(Bounding boxes with keypoints)
____
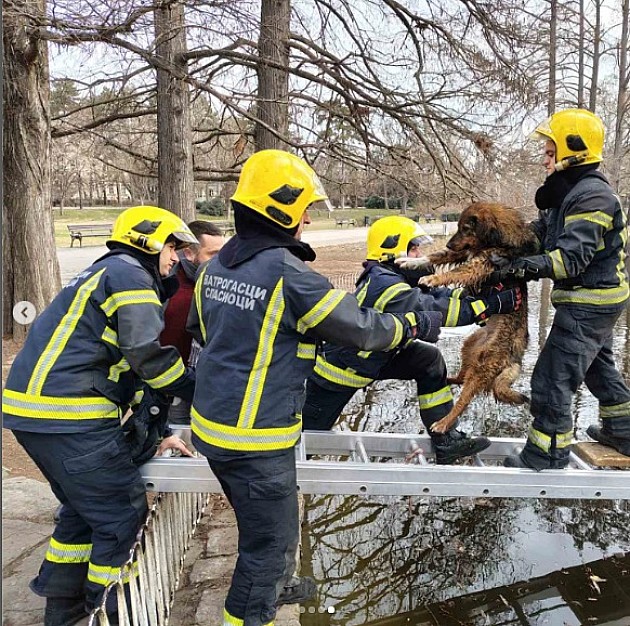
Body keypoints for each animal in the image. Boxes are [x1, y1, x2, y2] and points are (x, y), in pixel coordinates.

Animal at [420, 202, 540, 432]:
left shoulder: (480, 263)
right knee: (461, 379)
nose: (449, 244)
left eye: (466, 228)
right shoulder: (467, 252)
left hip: (482, 369)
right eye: (457, 227)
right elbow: (440, 256)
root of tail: (515, 358)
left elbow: (455, 272)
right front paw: (411, 260)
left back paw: (444, 422)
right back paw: (448, 379)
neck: (500, 240)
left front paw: (432, 278)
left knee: (464, 400)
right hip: (470, 345)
____
> [What you need to do]:
Without the pictures, repeat all the records word for word.

> [Response to the task]:
Body keypoints for each animal in the image. Boxes are [x1, y1, x2, y2] and points are (x, y), in pixel coordinates.

Animal at [420, 202, 540, 432]:
left shoulder: (480, 263)
right knee: (461, 379)
nose: (449, 244)
left eye: (466, 228)
right shoulder: (467, 252)
left hip: (482, 369)
right eye: (457, 227)
right elbow: (440, 256)
root of tail: (515, 358)
left elbow: (455, 272)
right front paw: (411, 260)
left back paw: (444, 422)
right back paw: (448, 379)
neck: (500, 240)
left front paw: (432, 278)
left knee: (464, 400)
right hip: (470, 345)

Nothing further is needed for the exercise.